Austin’s local nuclear energy startup, Aalo Atomics, just got a major funding boost as it looks to beef up its team and make progress toward its holy grail: mass manufacturing of nuclear reactors. The company announced yesterday that it’s raised an additional $27M in funding from investors.
50Y and Valor Equity Partners led the round, which also included participation from Harpoon Ventures, Crosscut, SNR, Alumni Ventures, Preston Werner, Earth Venture, Garage Capital, Wayfinder, Jeff Dean, and Nucleation Capital, the company said.
- The Series A arrives just about a year after the company raised its $6.26M seed round, also led by 50Y and including participation from Valor.
“What’s remarkable is that each of our investors supports us for different reasons,” Aalo CEO Matt Loszak said in a blog post about the raise. “Deep tech, clean baseload for data centers, military applications, reliable energy for developing countries—there are many use cases, and we’re fortunate enough to have investors who want to help us deploy across them all.”
Aalo’s ambitions: Loszak revealed Aalo Atomics to the world back in March 2023 with the goal of making nuclear deployment truly economical. That means scalability and manufacturability of nuclear reactors, as well as designing for a straightforward regulatory process and a deployable product. The ultimate reactor design—a sodium-cooled, uranium zirconium hydride-fueled core—is intended to meet all those requirements.

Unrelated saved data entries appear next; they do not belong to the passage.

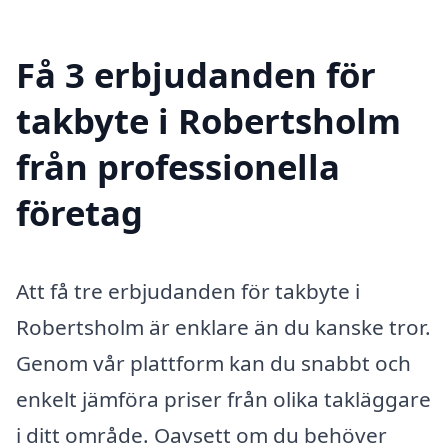
Få 3 erbjudanden för
takbyte i Robertsholm
från professionella
företag
Att få tre erbjudanden för takbyte i
Robertsholm är enklare än du kanske tror.
Genom vår plattform kan du snabbt och
enkelt jämföra priser från olika takläggare
i ditt område. Oavsett om du behöver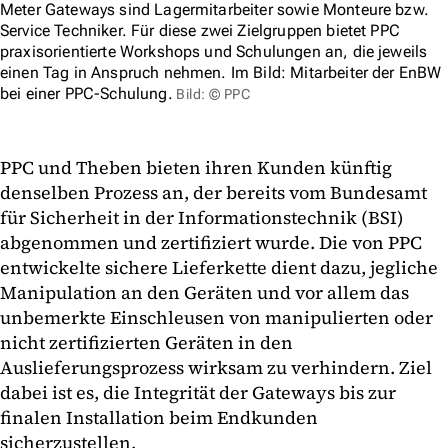
Meter Gateways sind Lagermitarbeiter sowie Monteure bzw.
Service Techniker. Für diese zwei Zielgruppen bietet PPC
praxisorientierte Workshops und Schulungen an, die jeweils
einen Tag in Anspruch nehmen. Im Bild: Mitarbeiter der EnBW
bei einer PPC-Schulung.
Bild: © PPC
PPC und Theben bieten ihren Kunden künftig
denselben Prozess an, der bereits vom Bundesamt
für Sicherheit in der Informationstechnik (BSI)
abgenommen und zertifiziert wurde. Die von PPC
entwickelte sichere Lieferkette dient dazu, jegliche
Manipulation an den Geräten und vor allem das
unbemerkte Einschleusen von manipulierten oder
nicht zertifizierten Geräten in den
Auslieferungsprozess wirksam zu verhindern. Ziel
dabei ist es, die Integrität der Gateways bis zur
finalen Installation beim Endkunden
sicherzustellen.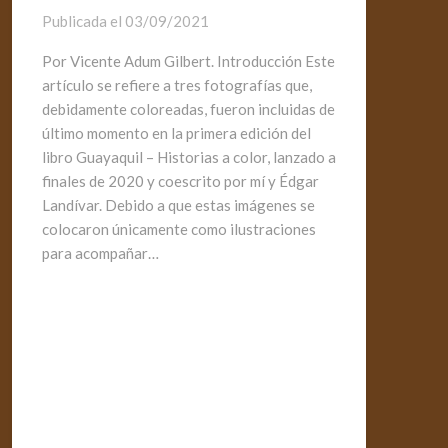
Publicada el
03/09/2021
Por Vicente Adum Gilbert. Introducción Este
artículo se refiere a tres fotografías que,
debidamente coloreadas, fueron incluidas de
último momento en la primera edición del
libro Guayaquil – Historias a color, lanzado a
finales de 2020 y coescrito por mí y Édgar
Landívar. Debido a que estas imágenes se
colocaron únicamente como ilustraciones
para acompañar…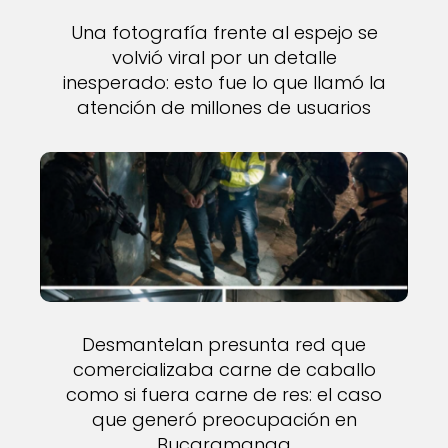
Una fotografía frente al espejo se
volvió viral por un detalle
inesperado: esto fue lo que llamó la
atención de millones de usuarios
Desmantelan presunta red que
comercializaba carne de caballo
como si fuera carne de res: el caso
que generó preocupación en
Bucaramanga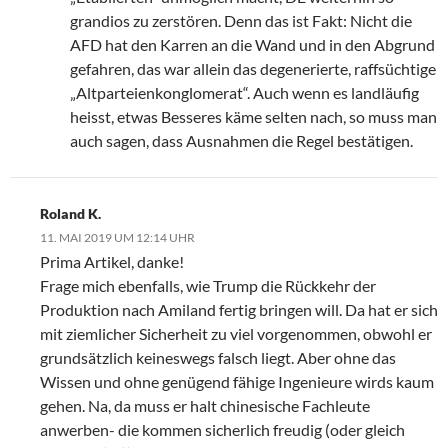
grandios zu zerstören. Denn das ist Fakt: Nicht die
AFD hat den Karren an die Wand und in den Abgrund
gefahren, das war allein das degenerierte, raffsüchtige
„Altparteienkonglomerat“. Auch wenn es landläufig
heisst, etwas Besseres käme selten nach, so muss man
auch sagen, dass Ausnahmen die Regel bestätigen.
Roland K.
11. MAI 2019 UM 12:14 UHR
Prima Artikel, danke!
Frage mich ebenfalls, wie Trump die Rückkehr der
Produktion nach Amiland fertig bringen will. Da hat er sich
mit ziemlicher Sicherheit zu viel vorgenommen, obwohl er
grundsätzlich keineswegs falsch liegt. Aber ohne das
Wissen und ohne genügend fähige Ingenieure wirds kaum
gehen. Na, da muss er halt chinesische Fachleute
anwerben- die kommen sicherlich freudig (oder gleich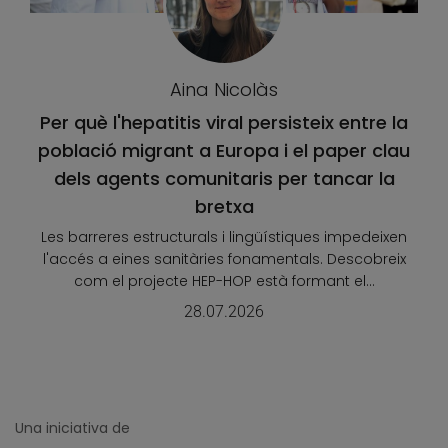
Aina Nicolàs
Per què l'hepatitis viral persisteix entre la
població migrant a Europa i el paper clau
dels agents comunitaris per tancar la
bretxa
Les barreres estructurals i lingüístiques impedeixen
l'accés a eines sanitàries fonamentals. Descobreix
com el projecte HEP-HOP està formant el...
28.07.2026
Una iniciativa de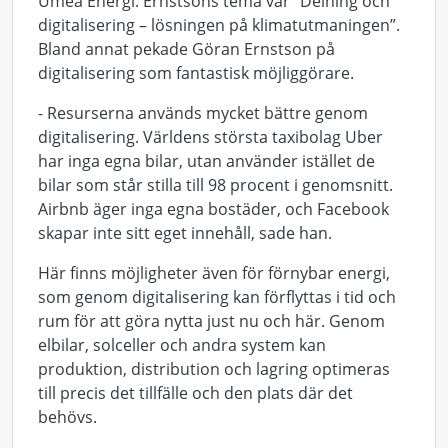
Umeå Energi. Ernstsons tema var ”Delning och
digitalisering – lösningen på klimatutmaningen”.
Bland annat pekade Göran Ernstson på
digitalisering som fantastisk möjliggörare.
- Resurserna används mycket bättre genom
digitalisering. Världens största taxibolag Uber
har inga egna bilar, utan använder istället de
bilar som står stilla till 98 procent i genomsnitt.
Airbnb äger inga egna bostäder, och Facebook
skapar inte sitt eget innehåll, sade han.
Här finns möjligheter även för förnybar energi,
som genom digitalisering kan förflyttas i tid och
rum för att göra nytta just nu och här. Genom
elbilar, solceller och andra system kan
produktion, distribution och lagring optimeras
till precis det tillfälle och den plats där det
behövs.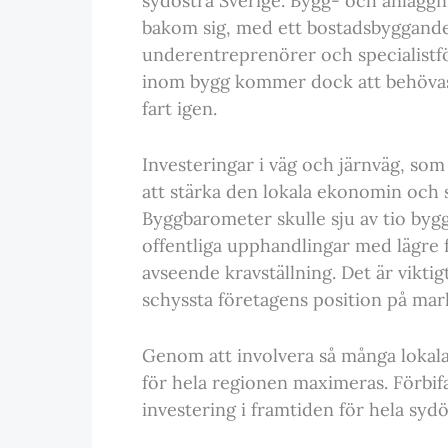
sydöstra Sverige. Bygg- och anläggni
bakom sig, med ett bostadsbyggand
underentreprenörer och specialistf
inom bygg kommer dock att behövas
fart igen.
Investeringar i väg och järnväg, som 
att stärka den lokala ekonomin och 
Byggbarometer skulle sju av tio byg
offentliga upphandlingar med lägre 
avseende kravställning. Det är vikti
schyssta företagens position på ma
Genom att involvera så många lokala
för hela regionen maximeras. Förbifa
investering i framtiden för hela sydö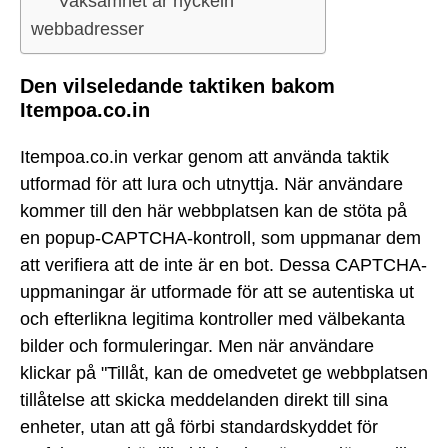
Vaksamhet är nyckeln
webbadresser
Den vilseledande taktiken bakom
Itempoa.co.in
Itempoa.co.in verkar genom att använda taktik
utformad för att lura och utnyttja. När användare
kommer till den här webbplatsen kan de stöta på
en popup-CAPTCHA-kontroll, som uppmanar dem
att verifiera att de inte är en bot. Dessa CAPTCHA-
uppmaningar är utformade för att se autentiska ut
och efterlikna legitima kontroller med välbekanta
bilder och formuleringar. Men när användare
klickar på "Tillåt, kan de omedvetet ge webbplatsen
tillåtelse att skicka meddelanden direkt till sina
enheter, utan att gå förbi standardskyddet för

The company has specific goals for scaling and pricing its technology. Aalo is looking to reach a maximum cost of 3¢ per kilowatt-hour—cheap enough for nuclear to supply more than half of the world’s clean electricity, Loszak wrote last year.
Aalo is looking to link its first units to the grid by 2029, and to get there, it’s building fast. The company has already submitted a plan to the NRC in advance of applying for a license (and that plan includes a whole fleet of reactors).
What’s next? Aalo is currently working with a team of 15, of whom all but the first two have come on in the past nine months. Leadership plans to use its Series A funding to double the team to 30, adding people across engineering, sales, finance, and product, among other areas.
With $27M in funding, there’s some building planned, too. Aalo plans to put its first factory right in its hometown of Austin, TX, and build a non-nuclear reactor prototype called Aalo-0.